There was a greater delay in receipt of empiric antimicrobials in the vancomycin group compared to the β-lactam group (median 10.8 vs 1.9 h, p < 0.0001) (Table 1). Seventy five (37.5 %) patients in the vancomycin group were briefly exposed to β-lactams during empiric therapy. However, exposure time (median 0 vs 52.3 h, p < 0.0001) and proportional time of exposure of the empiric period (median 0 vs 100 %, p < 0.0001) were miniscule compared to the β-lactam group. There were no differences in clinical outcomes between the two groups (Table 3). The overall 28-day and 90-day mortality was 34 (8.5 %) and 57 (14.3 %) respectively. Among patients with infective endocarditis, 28-day and 90-day mortality was 4 (8.89 %) and 7 (15.6 %) in the β-lactam group and 0 and 3 (13.0 %) in the vancomycin group. In the vancomycin group, the subset of patients who received brief exposure to empiric β-lactam experienced faster clearance of bacteremia compared to those who did not have any empiric β-lactam exposure (median 78.9 vs 96.3 h, p=0.04). In comparison with the β-lactam group, patients in the vancomycin group who did not have any empiric β-lactam exposure had slightly higher 90-day mortality [22 (17.6 %) vs 25 (12.5 %), p=0.01] and longer duration of bacteremia (median 96.3 vs 74.4 h, p=0.03), while those who were briefly exposed to empiric β-lactams exhibited no difference in clinical outcomes.
Table 3.
Outcomes | Crude OR (95 % CI) | P-value | Adjusted OR (95 % CI) | P-value |
28-day mortality | 0.88 (0.44–1.78) | 0.72 | 1.14 (0.49–2.64) | 0.76 |
90-day mortality | 0.75 (0.43–1.32) | 0.32 | 1.01 (0.51–2.02) | 0.97 |
Recurrent infection at 6 months | 0.87 (0.31–2.45) | 0.79 | 1.27 (0.39–4.11) | 0.69 |
Ratio of Mean (95 % CI) | P-value | Adjusted Ratio of Mean (95 % CI) | P-value | |
Duration of bacteremia | 0.92 (0.78–1.07) | 0.27 | 0.94 (0.79–1.11) | 0.44 |
Hospital length-of-stay | 0.96 (0.81–1.14) | 0.65 | 0.95 (0.80–1.14) | 0.60 |
Abbreviations: OR odds ratio, CI confidence interval
Discussion
The goal of our study was to assess if empiric β-lactams compared to vancomycin was associated with differences in outcomes in patients with MSSA bacteremia. We found no differences in all-cause mortality at 28 and 90 days, recurrent infection at 6 months, duration of bacteremia or hospital LOS between patients treated with empiric β-lactam or vancomycin therapy. However, in the vancomycin group, the subset of patients who were not exposed to any empiric β-lactams had higher 90-day mortality and longer duration of bacteremia, while those who had even minimal exposure to empiric β-lactams did not have worse outcomes. Patients in the vancomycin group were older, had more medical comorbidities, were less likely to be assessed by an infectious diseases consultant, underwent fewer source control procedures, and experienced a greater delay in receipt of empiric antibiotics compared to the β-lactam group. More cases of infective endocarditis and metastatic complications were diagnosed β-lactam group. Despite the high prevalence of MRSA at both of our institutions (25 % and 38 %), only 76.5 % of patients in the β-lactam group received vancomycin empirically as well. Perhaps the awareness of MRSA was low among some treating clinicians or patients who did not receive empiric vancomycin were judged to be at low risk for MRSA infection. Although the combination of β-lactams with vancomycin exhibits synergistic killing against MRSA, neither synergy nor antagonism was observed against MSSA in vitro [21]. Therefore, the addition of vancomycin to β-lactams would not be expected to influence microbiological cure in MSSA bacteremia.

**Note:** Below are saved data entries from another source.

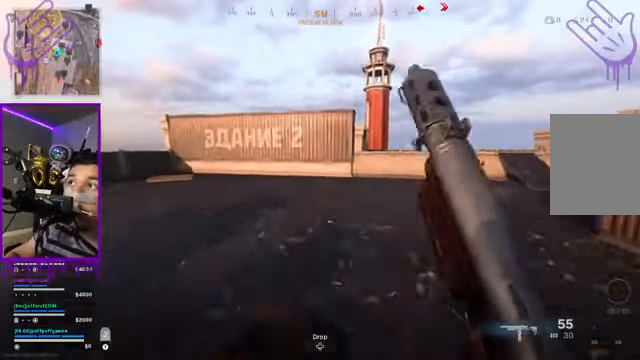
{"buttons": [], "left_stick": "up", "right_stick": "right", "events": [[367, "right_stick", "right"]]}
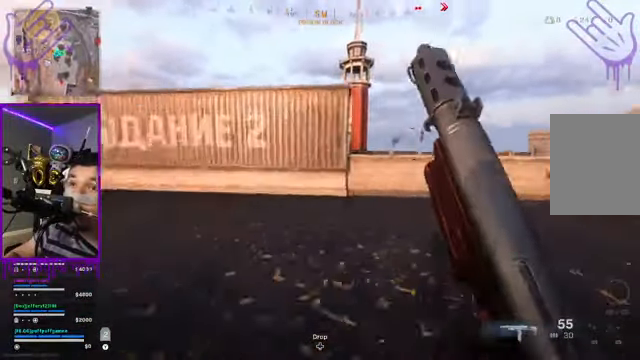
{"buttons": [], "left_stick": "up", "right_stick": "center", "events": [[334, "right_stick", "center"]]}
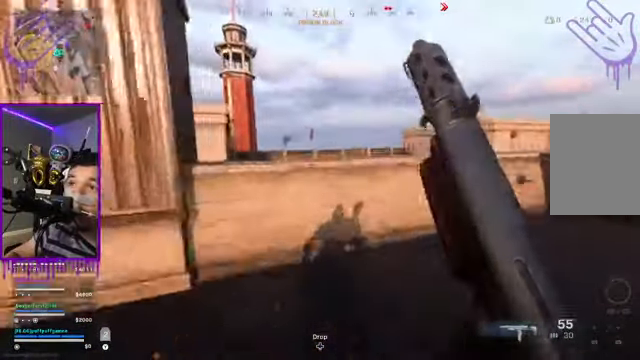
{"buttons": [], "left_stick": "up", "right_stick": "center", "events": []}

Interestingly, the differential time delay in receipt of empiric antimicrobials was unexpected. The β-lactam group received antimicrobial therapy earlier possibly because these patients were more severely ill as reflected in their higher rate of infective endocarditis and metastatic complications, despite similar Pitt bacteremia scores between the two groups. Infectious diseases consultation may have also contributed to earlier initiation of antibiotics in the β-lactam group.
In the β-lactam group, patients who received empiric β-lactam plus vancomycin were generally sicker as indicated by their higher Pitt bacteremia score, higher rate of infective endocarditis and metastatic complications, and longer duration of bacteremia and hospital LOS, compared to those who received empiric β-lactam monotherapy. The greater severity of illness in this combination subgroup may explain the initial use of broad-spectrum β-lactams (ceftriaxone or piperacillin-tazobactam), with subsequent de-escalation to cloxacillin or cefazolin in some patients during the empiric period by the infectious diseases consultant when S. aureus was identified in the blood culture. De-escalation occurred within a median of 34.8 h, which follows the time to positivity of the first blood culture (median 20.3 h).

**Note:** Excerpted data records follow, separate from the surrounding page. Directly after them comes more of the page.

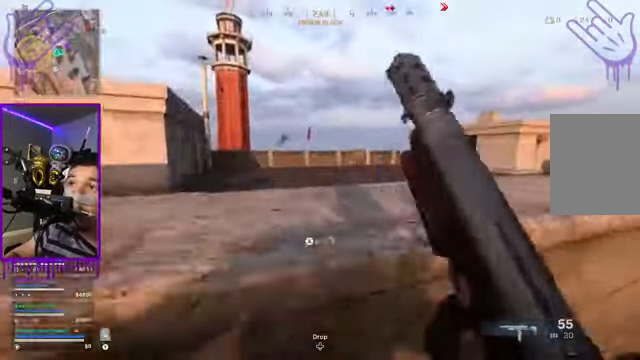
{"buttons": [], "left_stick": "up", "right_stick": "center", "events": []}
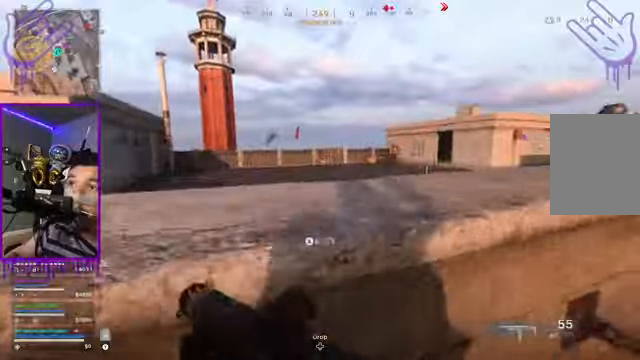
{"buttons": ["A"], "left_stick": "up", "right_stick": "center", "events": [[501, "A", "down"]]}
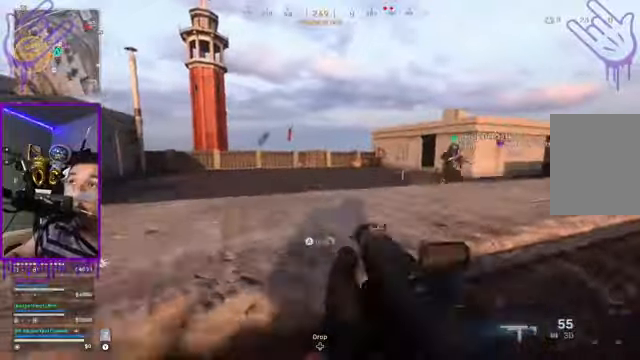
{"buttons": [], "left_stick": "up", "right_stick": "left", "events": [[100, "A", "up"], [500, "right_stick", "left"]]}
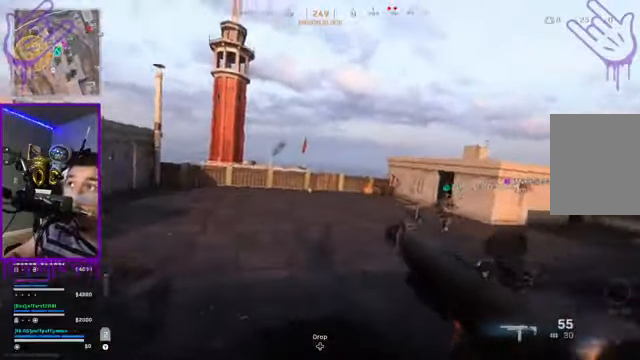
{"buttons": [], "left_stick": "up", "right_stick": "center", "events": [[167, "right_stick", "center"]]}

The 28-day and 90-day mortality in our study was low at 34 (8.5 %) and 57 (14.3 %) respectively, but is within the range of 3.6 to 51.7 % reported in a meta-analysis of patients with MSSA bacteremia from catheter-related infections and infective endocarditis by Cosgrove et al. [22]. Definite infective endocarditis was diagnosed in 68 (17 %) of our patients, which is similar to rates reported in previous studies [10, 14, 16, 23].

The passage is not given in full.